*Texte du document:*
Les associations de lutte contre la pauvreté n'ont cessé de sonner l'alerte ces dernières semaines sur les conséquences de la crise sanitaire. Ce mercredi soir, Emmanuel Macron a fait un geste à l'égard des plus modestes. « Sur le plan sanitaire, le virus touche davantage les plus modestes, a souligné le chef de l'Etat. Sur le plan économique et social, cette crise est aussi inégalitaire : elle touche les plus précaires, en intérim ou en CDD. On doit avoir une réponse pour ceux qui tombent dans la précarité ».

Aide exceptionnelle

Le chef de l'Etat a refusé d'accéder à la demande de nombreuses associations mais aussi du secrétaire général de la CFDT, Laurent Berger, d'augmenter le RSA de 100 euros. « Nous restons dans la logique d'accompagner et de retrouver du travail », a-t-il justifié. Mais il a annoncé que les allocataires du Revenu de solidarité active (RSA) ainsi que des aides personnalisées au logement (APL) allaient bénéficier, pour cette période de six semaines de nouvelles restrictions, d'une « aide exceptionnelle » de 150 euros et de 100 euros supplémentaires par enfant. « Ce qui permettra d'aller entre 100 et 450 euros, ce qui est plus qu'une revalorisation », a-t-il souligné.

*Entrées répertoriées:*
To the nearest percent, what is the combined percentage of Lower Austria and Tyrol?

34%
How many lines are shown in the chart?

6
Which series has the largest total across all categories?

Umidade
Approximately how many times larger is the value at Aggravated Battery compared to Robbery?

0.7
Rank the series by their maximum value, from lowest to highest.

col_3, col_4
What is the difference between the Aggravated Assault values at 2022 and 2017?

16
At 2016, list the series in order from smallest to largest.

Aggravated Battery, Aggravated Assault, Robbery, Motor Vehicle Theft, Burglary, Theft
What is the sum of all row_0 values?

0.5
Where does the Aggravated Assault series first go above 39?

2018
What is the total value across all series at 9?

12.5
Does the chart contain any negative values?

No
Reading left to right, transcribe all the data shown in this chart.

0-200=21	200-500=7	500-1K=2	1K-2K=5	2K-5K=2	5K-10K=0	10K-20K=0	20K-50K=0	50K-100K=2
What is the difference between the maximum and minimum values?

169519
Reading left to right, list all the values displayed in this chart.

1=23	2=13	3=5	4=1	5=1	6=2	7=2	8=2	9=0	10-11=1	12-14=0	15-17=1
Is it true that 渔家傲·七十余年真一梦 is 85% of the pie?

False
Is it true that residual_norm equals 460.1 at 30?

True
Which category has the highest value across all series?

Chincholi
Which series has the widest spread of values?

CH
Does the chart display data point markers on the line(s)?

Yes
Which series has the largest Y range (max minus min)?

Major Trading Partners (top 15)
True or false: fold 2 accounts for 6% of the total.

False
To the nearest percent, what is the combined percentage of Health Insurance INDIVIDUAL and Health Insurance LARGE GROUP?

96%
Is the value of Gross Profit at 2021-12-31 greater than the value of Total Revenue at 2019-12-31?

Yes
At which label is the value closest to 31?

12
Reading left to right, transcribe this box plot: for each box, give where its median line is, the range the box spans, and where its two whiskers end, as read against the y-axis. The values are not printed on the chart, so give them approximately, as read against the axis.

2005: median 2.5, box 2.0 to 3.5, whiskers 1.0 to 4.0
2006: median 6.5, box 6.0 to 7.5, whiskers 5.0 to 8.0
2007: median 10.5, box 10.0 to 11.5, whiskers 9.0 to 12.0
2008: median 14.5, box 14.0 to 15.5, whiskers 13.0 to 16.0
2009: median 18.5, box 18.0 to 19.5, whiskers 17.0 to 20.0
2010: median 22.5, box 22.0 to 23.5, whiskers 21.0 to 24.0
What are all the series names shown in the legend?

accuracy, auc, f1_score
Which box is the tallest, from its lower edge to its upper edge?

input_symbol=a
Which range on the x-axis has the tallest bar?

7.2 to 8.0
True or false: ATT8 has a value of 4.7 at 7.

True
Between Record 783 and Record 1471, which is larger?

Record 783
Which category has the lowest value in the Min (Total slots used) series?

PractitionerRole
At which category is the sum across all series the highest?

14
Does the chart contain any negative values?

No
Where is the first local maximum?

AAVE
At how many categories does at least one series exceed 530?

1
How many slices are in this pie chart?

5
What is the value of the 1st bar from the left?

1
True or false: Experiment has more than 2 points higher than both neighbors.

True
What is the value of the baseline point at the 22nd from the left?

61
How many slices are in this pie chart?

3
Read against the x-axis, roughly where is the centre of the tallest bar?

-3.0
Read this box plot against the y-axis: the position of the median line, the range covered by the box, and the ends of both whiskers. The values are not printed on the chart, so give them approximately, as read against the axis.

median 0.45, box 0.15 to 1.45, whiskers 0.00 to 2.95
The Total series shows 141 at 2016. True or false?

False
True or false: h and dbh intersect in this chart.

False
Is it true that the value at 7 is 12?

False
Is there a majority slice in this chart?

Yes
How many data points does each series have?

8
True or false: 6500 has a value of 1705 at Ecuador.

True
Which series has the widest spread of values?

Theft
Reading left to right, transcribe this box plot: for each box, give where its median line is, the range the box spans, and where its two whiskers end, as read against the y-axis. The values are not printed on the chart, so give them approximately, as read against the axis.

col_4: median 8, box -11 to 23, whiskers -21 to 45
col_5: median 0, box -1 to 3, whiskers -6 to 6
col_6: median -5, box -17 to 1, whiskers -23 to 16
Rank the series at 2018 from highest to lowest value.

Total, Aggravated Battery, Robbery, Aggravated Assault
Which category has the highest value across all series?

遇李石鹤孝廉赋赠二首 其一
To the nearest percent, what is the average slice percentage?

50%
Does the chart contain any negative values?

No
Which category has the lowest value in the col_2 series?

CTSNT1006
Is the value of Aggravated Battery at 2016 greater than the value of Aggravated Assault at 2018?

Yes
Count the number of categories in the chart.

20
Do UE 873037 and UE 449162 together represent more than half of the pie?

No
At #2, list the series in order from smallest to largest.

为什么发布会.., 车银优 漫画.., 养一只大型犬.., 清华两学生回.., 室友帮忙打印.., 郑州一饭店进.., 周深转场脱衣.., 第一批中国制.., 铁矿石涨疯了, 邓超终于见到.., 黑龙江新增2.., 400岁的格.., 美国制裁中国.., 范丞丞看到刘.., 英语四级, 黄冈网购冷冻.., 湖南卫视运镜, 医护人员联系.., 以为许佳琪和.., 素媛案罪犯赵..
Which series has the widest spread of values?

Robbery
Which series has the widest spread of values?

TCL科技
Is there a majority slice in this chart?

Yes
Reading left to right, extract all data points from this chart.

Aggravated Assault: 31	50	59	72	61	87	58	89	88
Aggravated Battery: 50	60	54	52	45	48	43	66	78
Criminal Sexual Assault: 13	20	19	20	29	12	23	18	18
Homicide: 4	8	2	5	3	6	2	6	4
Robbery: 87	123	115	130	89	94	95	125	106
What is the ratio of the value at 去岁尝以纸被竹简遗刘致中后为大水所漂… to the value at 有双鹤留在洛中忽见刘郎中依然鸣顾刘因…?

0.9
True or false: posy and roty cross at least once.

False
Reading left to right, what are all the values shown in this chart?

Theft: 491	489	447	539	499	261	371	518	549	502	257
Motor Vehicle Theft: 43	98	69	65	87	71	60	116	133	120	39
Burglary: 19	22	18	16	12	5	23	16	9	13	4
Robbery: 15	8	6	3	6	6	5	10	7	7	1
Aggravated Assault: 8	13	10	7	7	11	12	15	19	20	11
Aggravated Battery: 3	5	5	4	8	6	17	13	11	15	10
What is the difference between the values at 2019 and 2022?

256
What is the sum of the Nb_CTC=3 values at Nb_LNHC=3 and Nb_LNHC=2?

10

*Votre tâche:* Rédigez la suite du texte sur l'aide exceptionnelle annoncée pour les plus modestes, en reprenant après sa dernière phrase.

*Corrigé:*
Le Premier ministre, Jean Castex, qui a reçu les associations de lutte contre la pauvreté, a annoncé un « acte 2 du plan pauvreté », avec, initialement, de nouvelles mesures prévues pour ce samedi, journée internationale pour l'élimination de la pauvreté, autour, entre autres, de l'hébergement et de l'insertion.

900 millions d'euros

Au printemps, l'exécutif avait débloqué une aide similaire : au total, 4.1 millions de foyers, dont près de 5 millions d'enfants, avaient été concernés par ce dispositif annoncé le 13 avril par Emmanuel Macron. Le dispositif avait alors représenté un budget de près de 900 millions d'euros.